Information supplied:

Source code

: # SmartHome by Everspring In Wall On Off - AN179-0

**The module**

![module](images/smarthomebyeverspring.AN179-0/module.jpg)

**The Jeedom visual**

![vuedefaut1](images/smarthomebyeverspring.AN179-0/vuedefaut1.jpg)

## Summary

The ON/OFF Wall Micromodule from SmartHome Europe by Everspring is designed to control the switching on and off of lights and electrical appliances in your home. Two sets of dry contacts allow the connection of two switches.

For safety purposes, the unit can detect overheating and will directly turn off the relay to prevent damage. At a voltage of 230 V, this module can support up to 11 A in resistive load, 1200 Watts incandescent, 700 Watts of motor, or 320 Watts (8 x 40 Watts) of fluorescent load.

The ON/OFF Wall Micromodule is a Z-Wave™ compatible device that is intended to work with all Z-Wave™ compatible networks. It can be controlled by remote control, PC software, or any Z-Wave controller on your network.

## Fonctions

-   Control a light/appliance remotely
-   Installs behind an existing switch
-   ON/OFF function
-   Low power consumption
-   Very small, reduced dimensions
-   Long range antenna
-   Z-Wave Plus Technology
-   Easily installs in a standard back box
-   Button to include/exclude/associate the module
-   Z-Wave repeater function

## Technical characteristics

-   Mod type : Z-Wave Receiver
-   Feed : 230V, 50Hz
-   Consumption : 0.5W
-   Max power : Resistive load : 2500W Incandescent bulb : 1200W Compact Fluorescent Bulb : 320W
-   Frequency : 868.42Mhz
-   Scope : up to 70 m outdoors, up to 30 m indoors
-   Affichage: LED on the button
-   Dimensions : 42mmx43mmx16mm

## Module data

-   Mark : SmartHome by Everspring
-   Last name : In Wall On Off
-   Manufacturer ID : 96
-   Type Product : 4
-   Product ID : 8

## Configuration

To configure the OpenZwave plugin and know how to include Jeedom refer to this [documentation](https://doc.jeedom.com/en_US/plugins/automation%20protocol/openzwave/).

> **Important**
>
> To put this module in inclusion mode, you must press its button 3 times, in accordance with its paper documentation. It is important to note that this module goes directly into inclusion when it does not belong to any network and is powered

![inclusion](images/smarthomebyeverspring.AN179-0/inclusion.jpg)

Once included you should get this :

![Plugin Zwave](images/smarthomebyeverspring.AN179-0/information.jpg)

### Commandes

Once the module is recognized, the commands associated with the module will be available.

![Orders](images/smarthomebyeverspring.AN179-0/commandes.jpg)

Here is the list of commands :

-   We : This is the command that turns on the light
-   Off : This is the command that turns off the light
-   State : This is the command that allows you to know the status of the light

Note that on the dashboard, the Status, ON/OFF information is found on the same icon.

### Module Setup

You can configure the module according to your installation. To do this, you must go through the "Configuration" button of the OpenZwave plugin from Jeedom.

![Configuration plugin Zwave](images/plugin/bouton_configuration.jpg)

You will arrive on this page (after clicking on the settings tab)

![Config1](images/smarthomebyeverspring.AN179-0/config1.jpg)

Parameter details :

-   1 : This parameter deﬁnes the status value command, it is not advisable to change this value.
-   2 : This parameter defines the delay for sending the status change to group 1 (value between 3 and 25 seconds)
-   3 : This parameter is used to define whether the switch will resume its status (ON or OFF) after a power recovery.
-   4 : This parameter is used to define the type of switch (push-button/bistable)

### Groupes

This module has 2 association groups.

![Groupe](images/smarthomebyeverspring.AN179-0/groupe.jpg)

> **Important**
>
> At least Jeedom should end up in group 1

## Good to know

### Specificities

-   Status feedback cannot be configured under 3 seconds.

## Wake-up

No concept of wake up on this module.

Task instructions:
Reproduce every line of the records above verbatim, changing nothing.

Expected output:
Source code

: # SmartHome by Everspring In Wall On Off - AN179-0

**The module**

![module](images/smarthomebyeverspring.AN179-0/module.jpg)

**The Jeedom visual**

![vuedefaut1](images/smarthomebyeverspring.AN179-0/vuedefaut1.jpg)

## Summary

The ON/OFF Wall Micromodule from SmartHome Europe by Everspring is designed to control the switching on and off of lights and electrical appliances in your home. Two sets of dry contacts allow the connection of two switches.

For safety purposes, the unit can detect overheating and will directly turn off the relay to prevent damage. At a voltage of 230 V, this module can support up to 11 A in resistive load, 1200 Watts incandescent, 700 Watts of motor, or 320 Watts (8 x 40 Watts) of fluorescent load.

The ON/OFF Wall Micromodule is a Z-Wave™ compatible device that is intended to work with all Z-Wave™ compatible networks. It can be controlled by remote control, PC software, or any Z-Wave controller on your network.

## Fonctions

-   Control a light/appliance remotely
-   Installs behind an existing switch
-   ON/OFF function
-   Low power consumption
-   Very small, reduced dimensions
-   Long range antenna
-   Z-Wave Plus Technology
-   Easily installs in a standard back box
-   Button to include/exclude/associate the module
-   Z-Wave repeater function

## Technical characteristics

-   Mod type : Z-Wave Receiver
-   Feed : 230V, 50Hz
-   Consumption : 0.5W
-   Max power : Resistive load : 2500W Incandescent bulb : 1200W Compact Fluorescent Bulb : 320W
-   Frequency : 868.42Mhz
-   Scope : up to 70 m outdoors, up to 30 m indoors
-   Affichage: LED on the button
-   Dimensions : 42mmx43mmx16mm

## Module data

-   Mark : SmartHome by Everspring
-   Last name : In Wall On Off
-   Manufacturer ID : 96
-   Type Product : 4
-   Product ID : 8

## Configuration

To configure the OpenZwave plugin and know how to include Jeedom refer to this [documentation](https://doc.jeedom.com/en_US/plugins/automation%20protocol/openzwave/).

> **Important**
>
> To put this module in inclusion mode, you must press its button 3 times, in accordance with its paper documentation. It is important to note that this module goes directly into inclusion when it does not belong to any network and is powered

![inclusion](images/smarthomebyeverspring.AN179-0/inclusion.jpg)

Once included you should get this :

![Plugin Zwave](images/smarthomebyeverspring.AN179-0/information.jpg)

### Commandes

Once the module is recognized, the commands associated with the module will be available.

![Orders](images/smarthomebyeverspring.AN179-0/commandes.jpg)

Here is the list of commands :

-   We : This is the command that turns on the light
-   Off : This is the command that turns off the light
-   State : This is the command that allows you to know the status of the light

Note that on the dashboard, the Status, ON/OFF information is found on the same icon.

### Module Setup

You can configure the module according to your installation. To do this, you must go through the "Configuration" button of the OpenZwave plugin from Jeedom.

![Configuration plugin Zwave](images/plugin/bouton_configuration.jpg)

You will arrive on this page (after clicking on the settings tab)

![Config1](images/smarthomebyeverspring.AN179-0/config1.jpg)

Parameter details :

-   1 : This parameter deﬁnes the status value command, it is not advisable to change this value.
-   2 : This parameter defines the delay for sending the status change to group 1 (value between 3 and 25 seconds)
-   3 : This parameter is used to define whether the switch will resume its status (ON or OFF) after a power recovery.
-   4 : This parameter is used to define the type of switch (push-button/bistable)

### Groupes

This module has 2 association groups.

![Groupe](images/smarthomebyeverspring.AN179-0/groupe.jpg)

> **Important**
>
> At least Jeedom should end up in group 1

## Good to know

### Specificities

-   Status feedback cannot be configured under 3 seconds.

## Wake-up

No concept of wake up on this module.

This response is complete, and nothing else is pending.